Assigned task A:
Duplicate the stretch from "The Sargasso's natural" through "of tiny animals." in the Sargasso Sea passage below.
Assigned task B:
Write the next part of the passage on Sargasso Sea biodiversity, continuing from its last sentence.

Selected passage:
════════

Researchers have long been concerned that the rapid environmental changes that are occurring all over the world will eventually lead to stunningly decreased biodiversity. Now, a new study of the Sargasso Sea shows that, at least in some parts of the world, this may be already well underway.

About 3,000 miles long and 1,000 miles wide, the Sargasso Sea takes up nearly two-thirds of the North Atlantic Ocean. Biological surveys of this massive region conducted in the early 1970s showed that the sea boasted a mind-numbing variety of aquatic life forms, ranging from fish, to snails, to sea spiders.

The Sargasso's natural environment is best characterized by rafts of Sargassum seaweed - wide swaths of the white and browning sea plant that harbor a great variety of tiny animals.

However, according to a study recently published in the journal Marine Biology, a great deal of that biodiversity hiding among the Sargassum appears to have disappeared over the last few decades.

In a series of aquatic surveys conducted from the Lone Ranger, a 78-meter (255-foot) research vessel owned and operated by the Schmidt Ocean Institute, experts from the Montery Bay Aquarium Research Institute found that in 2011 and 2012 the Sargasso animal community was missing at least 13 species of animals, between worms, nudibranchs, crustaceans, and sea spiders.

════════

Records:

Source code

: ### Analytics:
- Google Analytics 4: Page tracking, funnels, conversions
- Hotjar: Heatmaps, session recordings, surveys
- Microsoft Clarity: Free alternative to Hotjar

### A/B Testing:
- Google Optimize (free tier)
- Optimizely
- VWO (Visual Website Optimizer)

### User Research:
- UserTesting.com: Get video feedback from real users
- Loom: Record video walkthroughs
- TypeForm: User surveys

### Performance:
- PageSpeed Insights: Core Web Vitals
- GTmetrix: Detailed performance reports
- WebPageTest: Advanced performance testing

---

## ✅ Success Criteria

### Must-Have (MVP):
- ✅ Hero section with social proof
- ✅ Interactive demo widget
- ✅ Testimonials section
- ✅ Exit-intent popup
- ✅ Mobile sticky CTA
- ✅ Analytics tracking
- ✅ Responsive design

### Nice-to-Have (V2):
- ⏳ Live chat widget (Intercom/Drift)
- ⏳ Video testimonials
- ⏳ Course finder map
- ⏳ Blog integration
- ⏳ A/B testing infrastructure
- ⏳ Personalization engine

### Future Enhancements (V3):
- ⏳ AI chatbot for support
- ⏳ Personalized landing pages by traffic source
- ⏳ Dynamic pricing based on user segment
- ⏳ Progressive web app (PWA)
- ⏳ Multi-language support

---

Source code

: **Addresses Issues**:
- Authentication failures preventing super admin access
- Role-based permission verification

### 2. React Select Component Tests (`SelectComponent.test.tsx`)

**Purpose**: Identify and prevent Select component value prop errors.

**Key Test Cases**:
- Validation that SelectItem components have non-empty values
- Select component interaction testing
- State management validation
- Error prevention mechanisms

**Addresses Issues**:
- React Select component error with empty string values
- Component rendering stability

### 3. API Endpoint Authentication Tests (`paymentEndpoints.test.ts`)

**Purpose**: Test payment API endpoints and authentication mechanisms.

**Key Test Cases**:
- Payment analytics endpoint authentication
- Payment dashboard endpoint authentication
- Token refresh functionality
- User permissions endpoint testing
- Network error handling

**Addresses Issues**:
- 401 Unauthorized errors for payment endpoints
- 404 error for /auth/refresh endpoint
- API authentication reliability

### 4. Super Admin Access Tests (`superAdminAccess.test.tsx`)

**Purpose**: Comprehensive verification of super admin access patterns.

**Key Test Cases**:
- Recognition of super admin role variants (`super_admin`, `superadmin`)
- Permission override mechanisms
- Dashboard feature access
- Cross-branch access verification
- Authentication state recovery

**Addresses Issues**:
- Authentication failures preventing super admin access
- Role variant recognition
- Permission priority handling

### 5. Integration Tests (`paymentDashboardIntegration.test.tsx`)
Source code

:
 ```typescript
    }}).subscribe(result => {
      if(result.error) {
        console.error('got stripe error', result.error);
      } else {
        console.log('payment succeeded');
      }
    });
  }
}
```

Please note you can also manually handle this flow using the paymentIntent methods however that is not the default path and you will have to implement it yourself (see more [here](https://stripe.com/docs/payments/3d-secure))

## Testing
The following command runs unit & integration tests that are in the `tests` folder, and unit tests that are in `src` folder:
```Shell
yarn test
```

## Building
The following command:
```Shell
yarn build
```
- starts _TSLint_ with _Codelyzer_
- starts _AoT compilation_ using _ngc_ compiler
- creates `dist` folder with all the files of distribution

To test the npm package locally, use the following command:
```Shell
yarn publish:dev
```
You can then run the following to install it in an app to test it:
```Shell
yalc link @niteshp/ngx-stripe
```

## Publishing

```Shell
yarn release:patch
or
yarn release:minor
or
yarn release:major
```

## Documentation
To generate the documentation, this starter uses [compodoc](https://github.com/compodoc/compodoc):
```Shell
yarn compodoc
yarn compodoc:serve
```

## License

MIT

════════

Written response A:
The Sargasso's natural environment is best characterized by rafts of Sargassum seaweed - wide swaths of the white and browning sea plant that harbor a great variety of tiny animals.

Written response B:
Could it be that in the four decades it took researchers to return to these waters, those species died off or moved?

The researchers are quick to point out that due to changing sea currents, ocean conditions were much cooler in February 2011 than in later months - resulting in a large difference in animal communities just half-a-year apart. In this way, it may be that many of these species were simply missed.

However, they warn that that is a best-case-scenario.

"If this is a long-term decline [in biodiversity], then it is a very significant one," study author Crissy Huffard warned in a recent statement.

Huffard and her colleague Ken Smith hope to conduct a series of follow-up expeditions in the near future to analyze and compare survey results even further.